Alles afwegende is de rechtbank van oordeel dat kan worden volstaan met het opleggen van een voorwaardelijke gevangenisstraf teneinde aan verdachte een duidelijke waarschuwing voor de toekomst mee te geven.
Daarbij zal de rechtbank de gevraagde bijzondere voorwaarde niet opleggen omdat zij daarin geen meerwaarde ziet. Immers is verdachte sinds 2013 niet meer in aanraking geweest met politie en justitie, terwijl verdachte sinds 2013, zoals de officier van justitie het stelt, onder het vergrootglas ligt bij de ambtenaren van het bureau Drugs & Wapens van de politie Oost Nederland, district Twente.
8.2
De inbeslaggenomen voorwerpen
De rechtbank is van oordeel dat de inbeslaggenomen zeven koppen van Panzerfausten, vatbaar zijn voor onttrekking aan het verkeer, aangezien, met betrekking tot deze voorwerpen feit 2 is begaan en zij van zodanige aard zijn dat het ongecontroleerde bezit daarvan in strijd is met de wet of met het algemeen belang.
De rechtbank is verder van oordeel dat alle overige inbeslaggenomen niet vernietigde goederen aan verdachte moeten worden teruggegeven.

9.De toegepaste wettelijke voorschriften

De hierna te nemen beslissing berust op de hiervoor genoemde wetsartikelen.

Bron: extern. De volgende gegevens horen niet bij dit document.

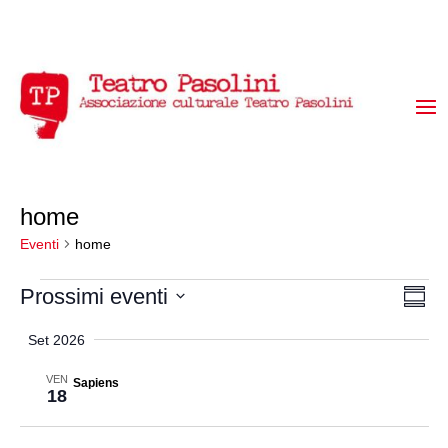
home
Eventi
home
Eventi
Vis
Ev
Prossimi eventi
Somm
Vi
Select
Na
Set 2026
date.
Na
VEN
Sapiens
18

Daarnaast berust deze beslissing op de artikelen 14a, 14b, 14c, 27, 36c, 36d en 91 Sr en artikel 55 WWM.

10.De beslissing

De rechtbank:
Nietigheid
- verklaart de tenlastelegging partieel nietig met betrekking tot de feiten 1 en 2 ten aanzien van het respectievelijk in de zevende en vijfde regel vermelde woord “waaronder”;
Ontvankelijkheid
- verklaart de officier van justitie ontvankelijk in haar vervolging;
vrijspraak/bewezenverklaring
  • verklaart niet bewezen dat verdachte het sub 1 tenlastegelegde heeft begaan en spreekt hem daarvan vrij;
  • verklaart bewezen, dat verdachte het sub 2 tenlastegelegde heeft begaan, zoals hierboven omschreven;
  • verklaart niet bewezen wat aan verdachte sub 2 meer of anders is tenlastegelegd en spreekt hem daarvan vrij;
strafbaarheid
  • verklaart het bewezenverklaarde strafbaar;
  • verklaart dat het bewezenverklaarde het volgende strafbare feit oplevert:
Handelen in strijd met artikel 26 lid 1 van de WWM;
- verklaart verdachte strafbaar voor het onder sub 2 bewezenverklaarde;
straf
  • veroordeelt verdachte tot een
  • bepaalt dat het voorwaardelijke deel van de straf niet ten uitvoer wordt gelegd, tenzij de rechter tenuitvoerlegging gelast:
  • bepaalt dat de tijd die de veroordeelde voor de tenuitvoerlegging van deze uitspraak in verzekering heeft doorgebracht, bij de uitvoering van de gevangenisstraf geheel in mindering zal worden gebracht;
beslag
  • Verklaart onttrokken aan het verkeer de inbeslaggenomen zeven Panzerfausten;
  • Gelast dat alleen de andere voorwerpen die in beslag zijn genomen en die niet zijn vernietigd worden teruggegeven aan de verdachte.
Dit vonnis is gewezen door mr. E. Venekatte, voorzitter, mr. J.H. Olthof en
mr. M.A.H. Heijink, rechters, in tegenwoordigheid van H.J. Veldhuis, griffier, en is in het openbaar uitgesproken op 27 september 2016.